Lucent speeds up firewalls

Lucent rolled out new VPN firewalls with more performance per dollar on Monday.

Lucent Technologies is putting the pedal to the metal in its new VPN (virtual private network) firewalls for carriers and large enterprises.

On Monday, the company introduced two firewalls with more performance for the money than the devices they replace. The gear is designed to secure huge numbers of simultaneous sessions over a company's or carrier's network: as many as 3 million on the top-of-the-line VPN Firewall Brick 1200 HS.

The growth of VOIP (voice over Internet Protocol) and video traffic is helping to raise requirements for security power on both enterprise and carrier networks. The Lucent products are designed to secure those latency-intensive applications, as well as other traffic, at higher speeds. Among other things, the Murray Hill, New Jersey, company is now carrying out AES (Advanced Encryption Standard) encryption on an accelerator card rather than in software, said Joe Raccuglia, general manager of the Lucent VPN Firewall unit of Bell Labs.
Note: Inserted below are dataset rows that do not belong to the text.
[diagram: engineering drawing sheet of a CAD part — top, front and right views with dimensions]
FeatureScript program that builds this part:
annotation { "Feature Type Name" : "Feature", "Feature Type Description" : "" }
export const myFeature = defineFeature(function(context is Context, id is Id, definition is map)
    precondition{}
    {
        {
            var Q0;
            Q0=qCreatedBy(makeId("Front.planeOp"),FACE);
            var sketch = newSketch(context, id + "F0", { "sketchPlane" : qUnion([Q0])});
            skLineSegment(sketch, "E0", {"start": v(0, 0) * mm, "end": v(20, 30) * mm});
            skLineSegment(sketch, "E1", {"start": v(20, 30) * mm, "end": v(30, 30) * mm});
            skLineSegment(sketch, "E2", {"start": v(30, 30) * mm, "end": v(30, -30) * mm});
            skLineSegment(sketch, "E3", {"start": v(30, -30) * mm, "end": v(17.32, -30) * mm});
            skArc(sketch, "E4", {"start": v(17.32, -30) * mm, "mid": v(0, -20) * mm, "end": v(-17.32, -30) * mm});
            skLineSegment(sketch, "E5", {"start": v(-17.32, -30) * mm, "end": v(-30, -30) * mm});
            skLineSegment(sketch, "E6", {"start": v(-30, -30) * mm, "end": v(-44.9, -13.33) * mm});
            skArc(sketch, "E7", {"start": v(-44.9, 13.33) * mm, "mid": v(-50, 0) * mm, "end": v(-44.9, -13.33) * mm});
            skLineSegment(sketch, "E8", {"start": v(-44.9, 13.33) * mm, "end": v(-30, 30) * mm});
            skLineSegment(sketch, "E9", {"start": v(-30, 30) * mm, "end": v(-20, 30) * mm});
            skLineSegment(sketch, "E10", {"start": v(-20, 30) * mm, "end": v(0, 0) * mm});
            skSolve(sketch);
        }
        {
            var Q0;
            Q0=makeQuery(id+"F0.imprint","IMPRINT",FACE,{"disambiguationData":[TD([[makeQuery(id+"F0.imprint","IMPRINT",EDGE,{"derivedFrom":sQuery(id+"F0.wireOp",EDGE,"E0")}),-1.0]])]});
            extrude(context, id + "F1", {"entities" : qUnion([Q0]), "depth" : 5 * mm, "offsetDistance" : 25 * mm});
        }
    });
The firewalls announced Monday also include intrusion detection and protection against DOS (denial of service) attacks.

The VPN Firewall Brick 700, designed for enterprises and for carrier central offices, replaces the Brick 350. It boasts firewall performance of 1.7G bps (bits per second), up from 787M bps in the previous product. The new product can encrypt data traversing the network at 425M bps using 3DES (Triple Data Encryption Standard) and 350M bps with AES. It can support 7,500 VPN tunnels simultaneously. The number of ports has also grown; the Brick 700 has eight 10/100/1000M bps Ethernet ports.

The VPN Firewall Brick 1200, Lucent's biggest VPN firewall, replaces the Brick 1100 and comes in two forms. The standard unit can firewall 3G bps of traffic and encrypt packets with 3DES or AES at 1.1G bps. That version can handle 2 million simultaneous sessions and has eight Gigabit Ethernet ports for copper cables as well as two for fiber. It offers roughly the same performance as the 1100 but at about one-third the price and half the size. The 1200 takes up 2U of standard shelf space and is priced starting at US$29,995. The 1100, a 4U product, costs about US$75,000 and up, Raccuglia said.
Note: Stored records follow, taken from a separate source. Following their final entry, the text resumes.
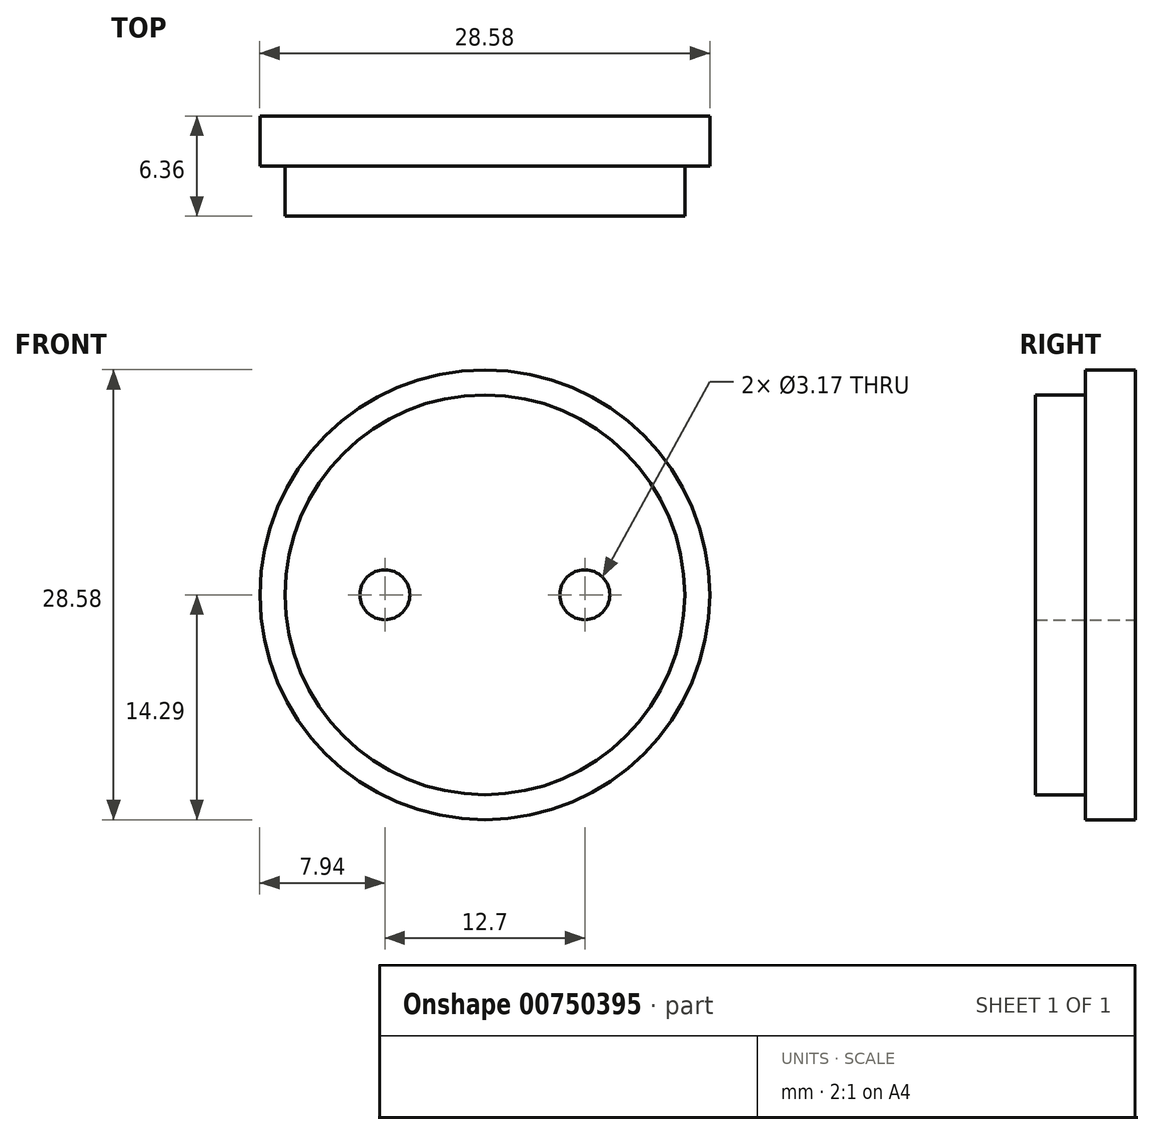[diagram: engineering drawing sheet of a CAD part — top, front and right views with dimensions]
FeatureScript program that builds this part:
annotation { "Feature Type Name" : "Feature", "Feature Type Description" : "" }
export const myFeature = defineFeature(function(context is Context, id is Id, definition is map)
    precondition{}
    {
        {
            var Q0;
            Q0=qCreatedBy(makeId("Front.planeOp"),FACE);
            var sketch = newSketch(context, id + "F0", { "sketchPlane" : qUnion([Q0])});
            skCircle(sketch, "E0", {"center": v(0, 0) * mm, "radius": 12.7 * mm});
            skCircle(sketch, "E1", {"center": v(-6.35, 0) * mm, "radius": 1.59 * mm});
            skCircle(sketch, "E2", {"center": v(6.35, 0) * mm, "radius": 1.59 * mm});
            skLineSegment(sketch, "E3", {"start": v(-6.35, 0) * mm, "end": v(6.35, 0) * mm, "construction": true});
            skSolve(sketch);
        }
        {
            var Q0;
            Q0=makeQuery(id+"F0.imprint","IMPRINT",FACE,{"disambiguationData":[TD([[makeQuery(id+"F0.imprint","IMPRINT",EDGE,{"derivedFrom":sQuery(id+"F0.wireOp",EDGE,"E0")}),1.0]])]});
            extrude(context, id + "F1", {"entities" : qUnion([Q0]), "depth" : 3.17 * mm, "offsetDistance" : 25.4 * mm});
        }
        {
            var Q0;
            Q0=makeQuery(id+"F1.opExtrude","CAP_FACE",FACE,{"disambiguationData":[OSD([sQuery(id+"F0.wireOp",EDGE,"E0"),sQuery(id+"F0.wireOp",EDGE,"E1"),sQuery(id+"F0.wireOp",EDGE,"E2")])],"isStart":true});
            var sketch = newSketch(context, id + "F2", { "sketchPlane" : qUnion([Q0])});
            skCircle(sketch, "E4", {"center": v(0, 0) * mm, "radius": 14.29 * mm});
            skCircle(sketch, "E5.0", {"center": v(-6.35, 0) * mm, "radius": 1.59 * mm});
            skCircle(sketch, "E6.0", {"center": v(6.35, 0) * mm, "radius": 1.59 * mm});
            skSolve(sketch);
        }
        {
            var Q0;
            Q0 = qSketchRegion(id + "F2", true);
            extrude(context, id + "F3", {"entities" : qUnion([Q0]), "operationType" : NewBodyOperationType.ADD, "depth" : 3.17 * mm, "offsetDistance" : 25.4 * mm});
        }
    });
The 1200 is also coming out in a faster version, the 1200 HS, which has 4.5G bps of firewall speed and can do 3DES or AES encryption at 1.7G bps. It supports as many as 20,000 VPN tunnels. The high-speed version has 14 copper and 6 fiber Gigabit Ethernet ports. It is available now for between US$59,995 and US$69,995.
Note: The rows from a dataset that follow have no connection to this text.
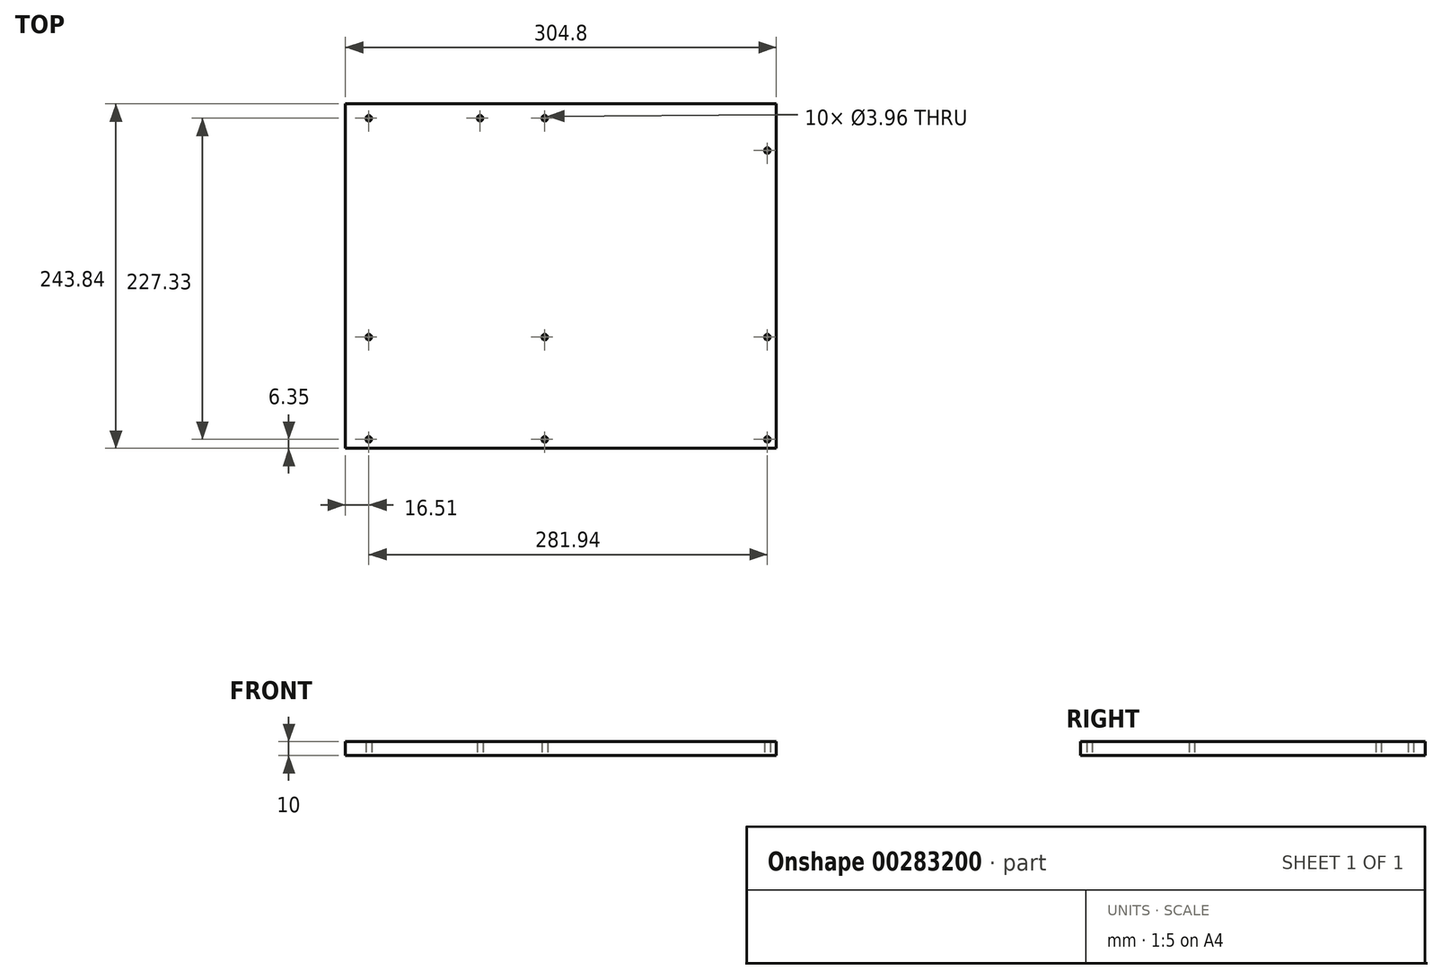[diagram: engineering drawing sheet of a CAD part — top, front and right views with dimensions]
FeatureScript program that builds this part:
annotation { "Feature Type Name" : "Feature", "Feature Type Description" : "" }
export const myFeature = defineFeature(function(context is Context, id is Id, definition is map)
    precondition{}
    {
        {
            var Q0;
            Q0=qCreatedBy(makeId("Top.planeOp"),FACE);
            var sketch = newSketch(context, id + "F0", { "sketchPlane" : qUnion([Q0])});
            skLineSegment(sketch, "E0.bottom", {"start": v(152.4, -121.92) * mm, "end": v(-152.4, -121.92) * mm});
            skLineSegment(sketch, "E0.top", {"start": v(152.4, 121.92) * mm, "end": v(-152.4, 121.92) * mm});
            skLineSegment(sketch, "E0.left", {"start": v(152.4, -121.92) * mm, "end": v(152.4, 121.92) * mm});
            skLineSegment(sketch, "E0.right", {"start": v(-152.4, -121.92) * mm, "end": v(-152.4, 121.92) * mm});
            skPoint(sketch, "E0.middle", {"position": v(0, 0) * mm});
            skLineSegment(sketch, "E1", {"start": v(-152.4, 111.76) * mm, "end": v(-135.9, 111.76) * mm, "construction": true});
            skLineSegment(sketch, "E2", {"start": v(-135.9, 111.76) * mm, "end": v(-135.9, 121.92) * mm, "construction": true});
            skLineSegment(sketch, "E3", {"start": v(-135.9, 111.76) * mm, "end": v(-57.15, 111.76) * mm, "construction": true});
            skLineSegment(sketch, "E4", {"start": v(-57.15, 111.76) * mm, "end": v(-11.43, 111.76) * mm, "construction": true});
            skPoint(sketch, "E4.endSnap0", {"position": v(-96.52, 111.76) * mm});
            skLineSegment(sketch, "E5", {"start": v(-135.9, 111.76) * mm, "end": v(-135.9, -43.18) * mm, "construction": true});
            skLineSegment(sketch, "E6", {"start": v(-135.9, 111.76) * mm, "end": v(-135.9, -115.57) * mm, "construction": true});
            skLineSegment(sketch, "E7", {"start": v(-135.9, -43.18) * mm, "end": v(-11.43, -43.18) * mm, "construction": true});
            skLineSegment(sketch, "E8", {"start": v(-135.9, -115.57) * mm, "end": v(-11.43, -115.57) * mm});
            skLineSegment(sketch, "E9", {"start": v(-11.43, -115.57) * mm, "end": v(146.05, -115.57) * mm});
            skLineSegment(sketch, "E10", {"start": v(146.05, -115.57) * mm, "end": v(146.05, -43.18) * mm, "construction": true});
            skLineSegment(sketch, "E11", {"start": v(-11.43, -43.18) * mm, "end": v(146.05, -43.18) * mm, "construction": true});
            skLineSegment(sketch, "E12", {"start": v(146.05, -43.18) * mm, "end": v(146.05, 88.9) * mm, "construction": true});
            skCircle(sketch, "E13", {"center": v(-135.9, 111.76) * mm, "radius": 1.98 * mm});
            skCircle(sketch, "E14", {"center": v(-135.9, -43.18) * mm, "radius": 1.98 * mm});
            skCircle(sketch, "E15", {"center": v(-57.15, 111.76) * mm, "radius": 1.98 * mm});
            skCircle(sketch, "E16", {"center": v(-11.43, 111.76) * mm, "radius": 1.98 * mm});
            skCircle(sketch, "E17", {"center": v(-11.43, -43.18) * mm, "radius": 1.98 * mm});
            skCircle(sketch, "E18", {"center": v(146.05, -43.18) * mm, "radius": 1.98 * mm});
            skCircle(sketch, "E19", {"center": v(146.05, 88.9) * mm, "radius": 1.98 * mm});
            skCircle(sketch, "E20", {"center": v(-135.9, -115.57) * mm, "radius": 1.98 * mm});
            skCircle(sketch, "E21", {"center": v(-11.43, -115.57) * mm, "radius": 1.98 * mm});
            skCircle(sketch, "E22", {"center": v(146.05, -115.57) * mm, "radius": 1.98 * mm});
            skLineSegment(sketch, "E23", {"start": v(-11.43, -43.18) * mm, "end": v(-11.43, -115.57) * mm, "construction": true});
            skLineSegment(sketch, "E24.bottom", {"start": v(-177.8, 147.32) * mm, "end": v(177.8, 147.32) * mm});
            skLineSegment(sketch, "E24.top", {"start": v(-177.8, -147.32) * mm, "end": v(177.8, -147.32) * mm});
            skLineSegment(sketch, "E24.left", {"start": v(-177.8, 147.32) * mm, "end": v(-177.8, -147.32) * mm});
            skLineSegment(sketch, "E24.right", {"start": v(177.8, 147.32) * mm, "end": v(177.8, -147.32) * mm});
            skLineSegment(sketch, "E25", {"start": v(-135.9, 121.92) * mm, "end": v(-135.9, 147.32) * mm});
            skLineSegment(sketch, "E26", {"start": v(-152.4, -121.92) * mm, "end": v(-152.4, -147.32) * mm, "construction": true});
            skSolve(sketch);
        }
        {
            var Q0;
            Q0=makeQuery(id+"F0.imprint","IMPRINT",FACE,{"disambiguationData":[TD([[makeQuery(id+"F0.imprint","IMPRINT",EDGE,{"derivedFrom":sQuery(id+"F0.wireOp",EDGE,"E0.bottom")}),-1.0]])]});
            extrude(context, id + "F1", {"entities" : qUnion([Q0]), "depth" : 10 * mm});
        }
    });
Also Monday, Lucent unveiled version 9.1 of its Lucent Security Management Server software. The new version includes a feature developed at Bell Labs, called Rules Based Routing, that lets the firewalls detect certain types of packets and send them to a third-party security appliance for antivirus scanning, spam filtering or another function. For example, the routing system could identify HTTP packets and send only them to a content filtering device, Raccuglia said. That would free the filtering device from having to inspect other types of packets that don't require it, he said.

All the new firewalls are available now. The previous models will remain available for the time being without a price cut, mostly to finish ongoing rollouts, Raccuglia said. Lucent expects to merge with Alcatel SA by the end of this year. It is too soon to say what impact that deal may have on Lucent's VPN firewall business, said company spokeswoman Devon Prutzman.